L'apprentissage par imitation préserve-t-il la robustesse temporelle en manipulation dextérique ? Comparaison expert-apprenant selon la vitesse d'exécution
Une étude publiée sur arXiv le 1er septembre 2026 (arXiv:2609.01453v1) compare, sur les mêmes conditions initiales, un expert scripté et une politique ACT (Action Chunking with Transformers) apprise par imitation, sur la tâche ParcelStow : saisir un colis, le réorienter puis l'insérer, une manipulation riche en contacts. Entraînée sur des démonstrations couvrant une plage de vitesses, la politique ACT égale l'expert à vitesse nominale, avec 100% de réussite pour les deux. Mais à la vitesse maximale démontrée, l'expert conserve 84% de réussite contre seulement 53% pour ACT, dont deux variantes entraînées avec des initialisations différentes se dégradent de 34 et 48 points de pourcentage, contre 16 points pour l'expert. Sur les échecs d'ACT à vitesse maximale, 35 sur 47 sont des défauts d'alignement à l'insertion. Quand la saisie est isolée dans un protocole de transfert par mouvement relatif, ACT retient le colis à 100% en espace libre mais ne termine la tâche que dans 64% des cas, contre 95% après une saisie experte ; sur les 414 saisies réalisées sans fermeture de force ("force closure"), aucune ne réussit. Code, données et scripts d'évaluation sont publiés sur GitHub (coenwerem/parcelstow).
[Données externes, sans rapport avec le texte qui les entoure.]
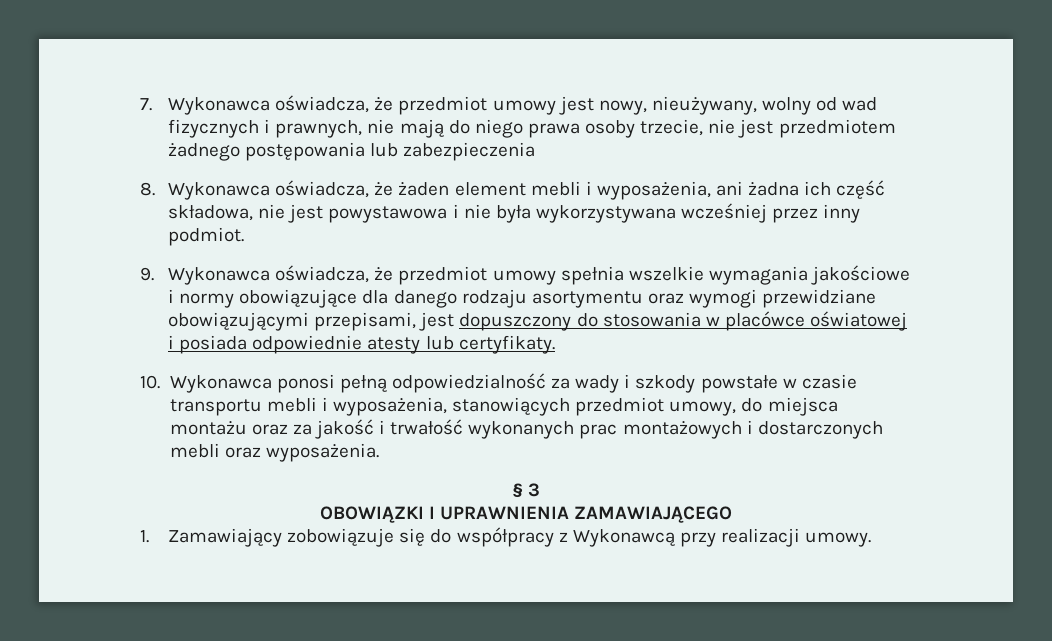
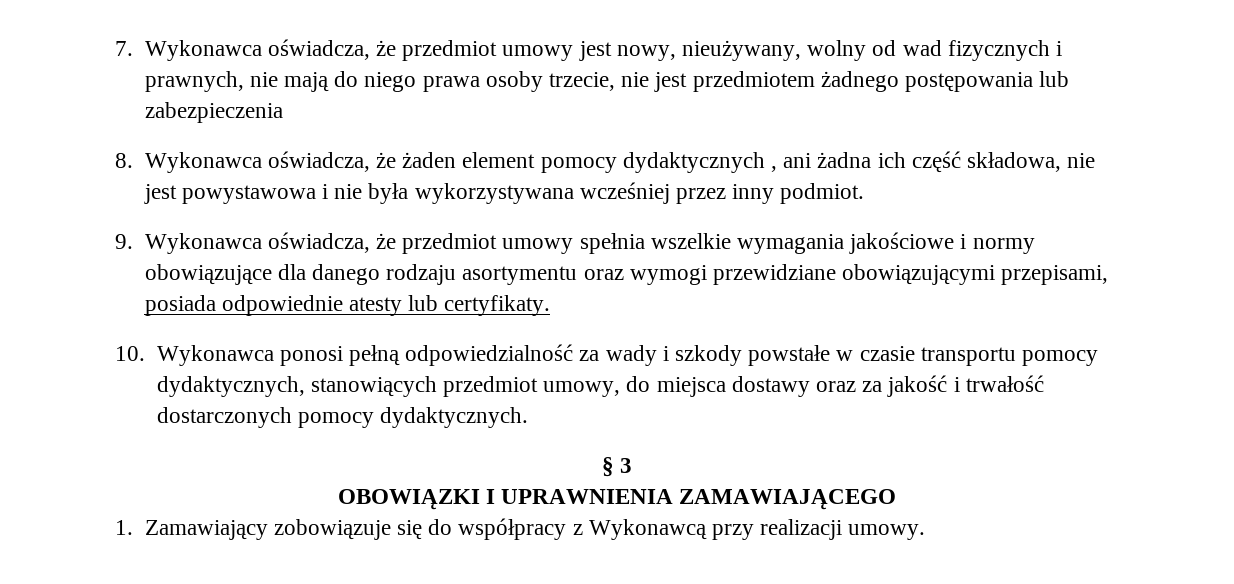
[530,181,711,200] mebli i wyposażenia, -> [540,152,777,173] pomocy dydaktycznych ,
[419,311,908,331] [168,335,175,349] jest dopuszczony do stosowania w placówce oświatowej i -> (1109, 275) none
[266,397,447,416] mebli i wyposażenia, -> [1022,350,1099,366] [156,376,305,397] pomocy dydaktycznych,
[169,421,247,435] montażu -> [731,376,810,397] dostawy
[468,420,883,439] [169,443,379,462] wykonanych prac montażowych i dostarczonych mebli oraz wyposażenia. -> [156,407,528,428] dostarczonych pomocy dydaktycznych.

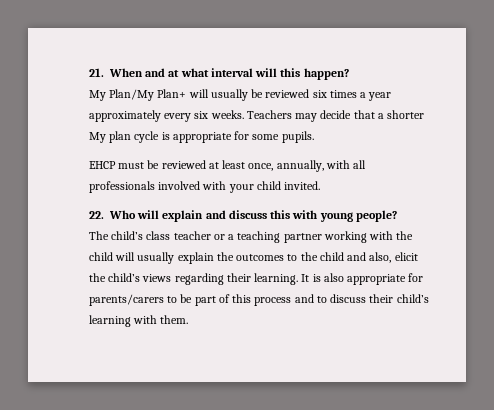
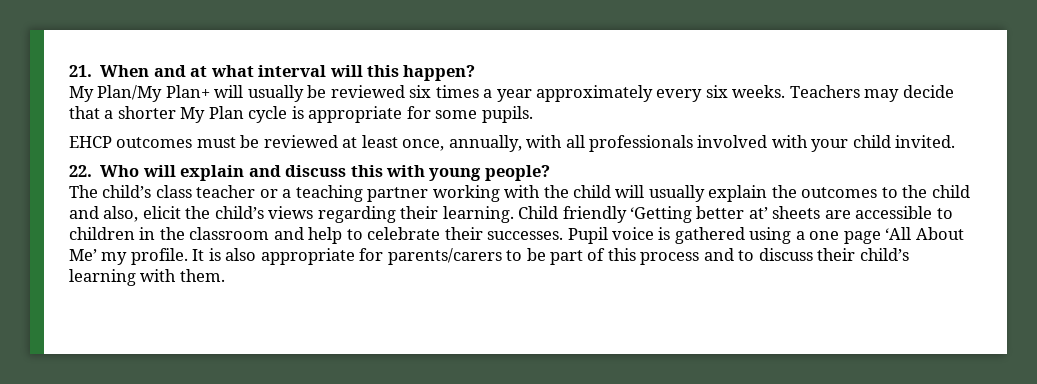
[109,131,132,143] plan -> [208,106,244,119] Plan
(116, 165) none -> [116,137,193,148] outcomes
(299, 279) none -> [518,206,953,223] [69,227,964,244] [69,248,188,265] Child friendly ‘Getting better at’ sheets are accessible to children in the classroom and help to celebrate their successes. Pupil voice is gathered using a one page ‘All About Me’ my profile.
Ce résultat révèle un angle mort dans l'évaluation des politiques d'imitation en manipulation dextre : un taux de succès nominal identique entre expert et modèle appris ne garantit pas une robustesse équivalente face aux variations de cadence, pourtant décisives en tri de colis, logistique ou assemblage, où le temps de cycle est un paramètre de production. La plupart des benchmarks actuels testent la généralisation à de nouvelles scènes ou objets, rarement la tenue en vitesse. Pour les intégrateurs qui envisagent des politiques d'imitation sur des cellules à cadence variable, l'étude indique qu'une validation en laboratoire à vitesse démonstrateur ne suffit pas, en particulier sur les phases fines comme l'insertion.
ACT s'est imposée depuis 2023 comme une architecture de référence en imitation learning pour la manipulation fine, popularisée par les travaux de téléopération bimanuelle ALOHA, et sert de brique de base dans de nombreux systèmes de manipulation dextre, aux côtés de politiques vision-langage-action plus récentes comme Pi-0, GR00T N2 ou Helix, dont la communication met surtout en avant la généralisation à de nouveaux objets, rarement la robustesse en vitesse. Limitée à une tâche unique et un nombre restreint de politiques entraînées, l'étude a surtout valeur de méthodologie reproductible : ses auteurs publient code, données et scripts pour que la communauté réplique le protocole sur d'autres tâches et architectures.
Aucun acteur français ou européen n'est cite, mais les résultats concernent directement les intégrateurs européens de robotique industrielle envisageant des politiques d'imitation en tri de colis ou assemblage a cadence variable.